**Activity list:**
1. Answer these questions using the piece on infertility and the holidays.
(a) In what city does the writer see Christmas brunch advertisements that promote a visit from Santa?
(b) In what city were the writer and her husband living when her parents came to stay for Christmas?
(c) What procedure did the couple sneak out of the house to have on Boxing Day?
2. Duplicate the part of the piece on infertility and the holidays between "Christmas is this" and "be so triggering.", inclusive.
***** Source extract *****
Infertility and the Holidays

Christmas is this week and, while that can often be a joyous time of year, it can also be very painful when you are dealing with infertility. Every message you see on both social and traditional media seems tailored to the family with such an emphasis on children. Here in Dubai you hardly see a Christmas brunch advertisement that doesn’t seem to shout about a visit from Santa for the little ones. When you are struggling to conceive it can be so very difficult. Perhaps you are remembering magical Christmas traditions from your childhood and you can’t escape how you have fantasized about carrying them on with your own children, or maybe you cringe at reading yet another Facebook post about someone complaining about how they have to come up with another “Elf on the Shelf” scenario for their kids and would do anything for a problem like that. The holiday season can be so triggering.

I can remember one Christmas when my husband and I were at the beginning of our infertility journey. My parents had come to stay with us in San Francisco and we were right in the middle of a Clomid cycle. I hadn’t told my mom and dad that we were doing fertility treatments. On Christmas morning, as we were opening presents, I had such a massive hot flash from the hormones that I was dripping with sweat and had to open a window. My parents were so confused about why I was hot on such a cold Christmas morning and I had to make up some excuse and pretend that I wasn’t as miserably uncomfortable as I was. On Boxing Day my husband and I had to sneak out of the house so we could go do an IUI and I felt so duplicitous. It was awful going through something so isolating during Christmas. I didn’t get to see my parents very often but I wanted to do our cycle privately so it made that Christmas feel very odd.
***** Supplied material *****
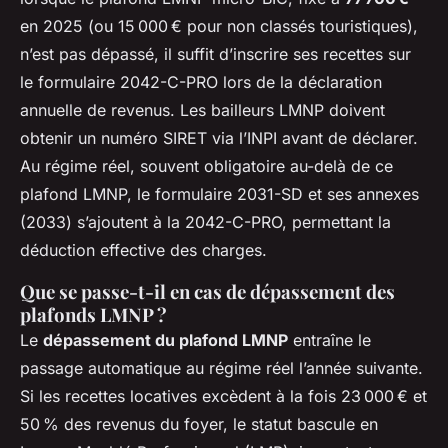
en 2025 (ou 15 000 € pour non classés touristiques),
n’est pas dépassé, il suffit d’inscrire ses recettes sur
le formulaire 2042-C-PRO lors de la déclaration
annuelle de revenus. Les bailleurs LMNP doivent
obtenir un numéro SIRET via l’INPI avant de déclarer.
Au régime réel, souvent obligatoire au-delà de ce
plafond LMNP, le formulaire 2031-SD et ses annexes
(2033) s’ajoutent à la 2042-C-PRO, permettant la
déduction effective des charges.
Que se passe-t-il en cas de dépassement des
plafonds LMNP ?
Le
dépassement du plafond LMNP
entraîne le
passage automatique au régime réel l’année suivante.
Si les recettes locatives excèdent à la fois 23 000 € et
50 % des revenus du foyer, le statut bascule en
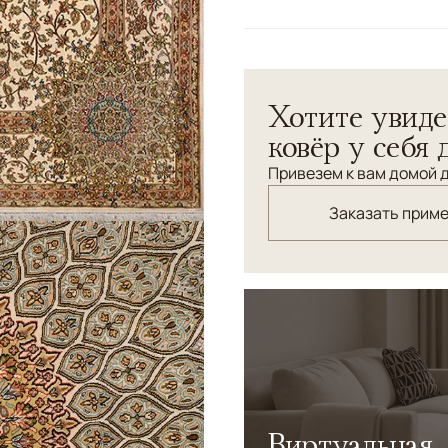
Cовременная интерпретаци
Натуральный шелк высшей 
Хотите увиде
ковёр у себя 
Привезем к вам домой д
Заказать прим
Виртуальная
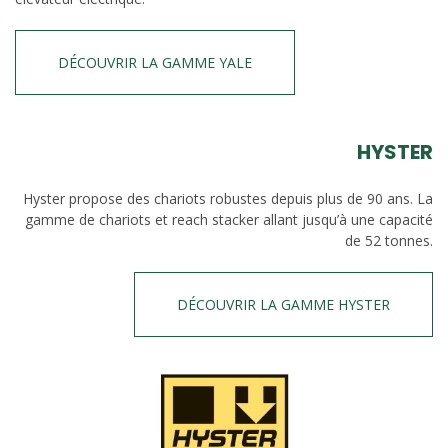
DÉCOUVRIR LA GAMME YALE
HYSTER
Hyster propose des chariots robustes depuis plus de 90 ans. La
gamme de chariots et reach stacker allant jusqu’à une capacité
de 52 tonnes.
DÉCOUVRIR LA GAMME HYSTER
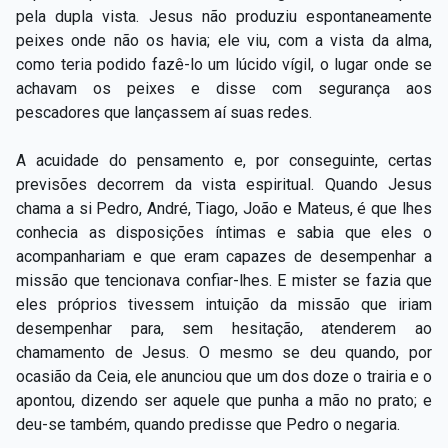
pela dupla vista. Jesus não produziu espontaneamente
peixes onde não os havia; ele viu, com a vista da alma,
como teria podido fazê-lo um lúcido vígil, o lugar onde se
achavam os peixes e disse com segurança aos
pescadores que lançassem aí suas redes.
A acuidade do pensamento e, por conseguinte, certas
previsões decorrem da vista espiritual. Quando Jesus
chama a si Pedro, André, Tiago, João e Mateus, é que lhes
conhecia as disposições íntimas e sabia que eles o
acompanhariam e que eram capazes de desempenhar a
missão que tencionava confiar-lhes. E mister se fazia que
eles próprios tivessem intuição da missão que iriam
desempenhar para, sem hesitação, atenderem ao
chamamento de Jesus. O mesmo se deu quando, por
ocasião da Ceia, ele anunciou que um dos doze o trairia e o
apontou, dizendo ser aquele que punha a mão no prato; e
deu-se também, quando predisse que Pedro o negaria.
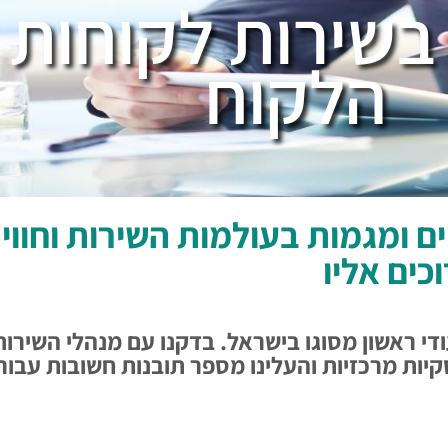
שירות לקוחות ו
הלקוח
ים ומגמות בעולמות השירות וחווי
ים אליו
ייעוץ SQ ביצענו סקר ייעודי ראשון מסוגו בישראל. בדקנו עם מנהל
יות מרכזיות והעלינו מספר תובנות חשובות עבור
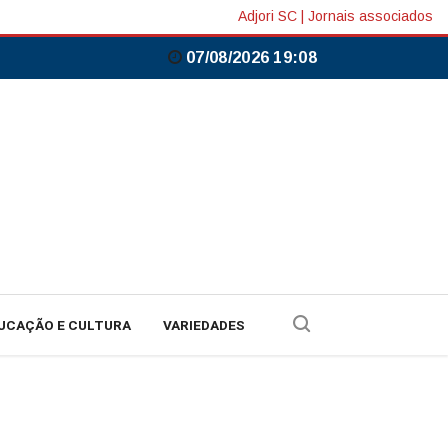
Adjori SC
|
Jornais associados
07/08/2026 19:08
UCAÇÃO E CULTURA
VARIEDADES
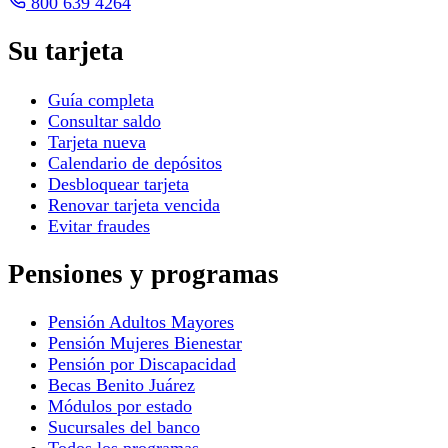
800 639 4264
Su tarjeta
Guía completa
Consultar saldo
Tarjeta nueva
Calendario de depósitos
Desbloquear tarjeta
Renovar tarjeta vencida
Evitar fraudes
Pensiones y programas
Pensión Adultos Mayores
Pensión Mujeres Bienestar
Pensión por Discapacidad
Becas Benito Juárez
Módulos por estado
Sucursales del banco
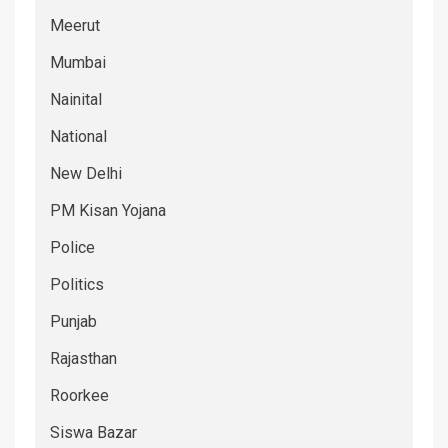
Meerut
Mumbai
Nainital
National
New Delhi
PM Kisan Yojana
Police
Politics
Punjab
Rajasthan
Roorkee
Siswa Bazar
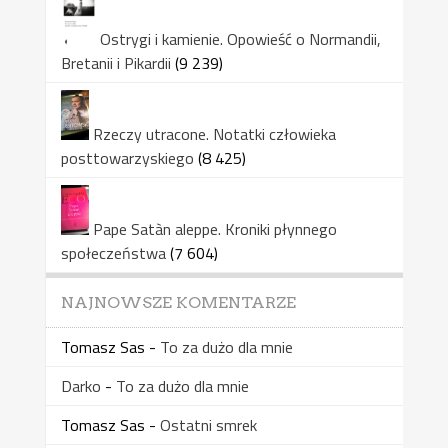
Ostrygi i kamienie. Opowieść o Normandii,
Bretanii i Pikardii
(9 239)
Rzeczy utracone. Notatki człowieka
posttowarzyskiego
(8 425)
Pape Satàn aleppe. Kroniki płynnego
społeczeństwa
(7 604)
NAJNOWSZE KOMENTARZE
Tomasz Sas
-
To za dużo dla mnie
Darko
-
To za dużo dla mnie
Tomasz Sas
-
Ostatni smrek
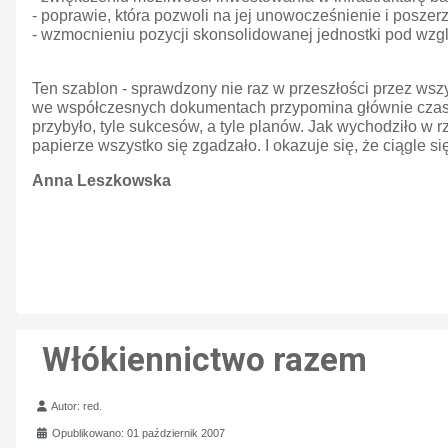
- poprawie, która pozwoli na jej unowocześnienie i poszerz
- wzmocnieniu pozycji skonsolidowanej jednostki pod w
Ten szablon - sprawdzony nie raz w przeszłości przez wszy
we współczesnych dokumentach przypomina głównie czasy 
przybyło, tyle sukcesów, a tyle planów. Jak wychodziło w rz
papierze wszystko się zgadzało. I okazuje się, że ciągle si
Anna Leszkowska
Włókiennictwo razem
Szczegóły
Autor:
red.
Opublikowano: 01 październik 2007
*****
**Solutions in order:**
1.
(a) Dubai
(b) San Francisco
(c) An IUI

2.
Christmas is this week and, while that can often be a joyous time of year, it can also be very painful when you are dealing with infertility. Every message you see on both social and traditional media seems tailored to the family with such an emphasis on children. Here in Dubai you hardly see a Christmas brunch advertisement that doesn’t seem to shout about a visit from Santa for the little ones. When you are struggling to conceive it can be so very difficult. Perhaps you are remembering magical Christmas traditions from your childhood and you can’t escape how you have fantasized about carrying them on with your own children, or maybe you cringe at reading yet another Facebook post about someone complaining about how they have to come up with another “Elf on the Shelf” scenario for their kids and would do anything for a problem like that. The holiday season can be so triggering.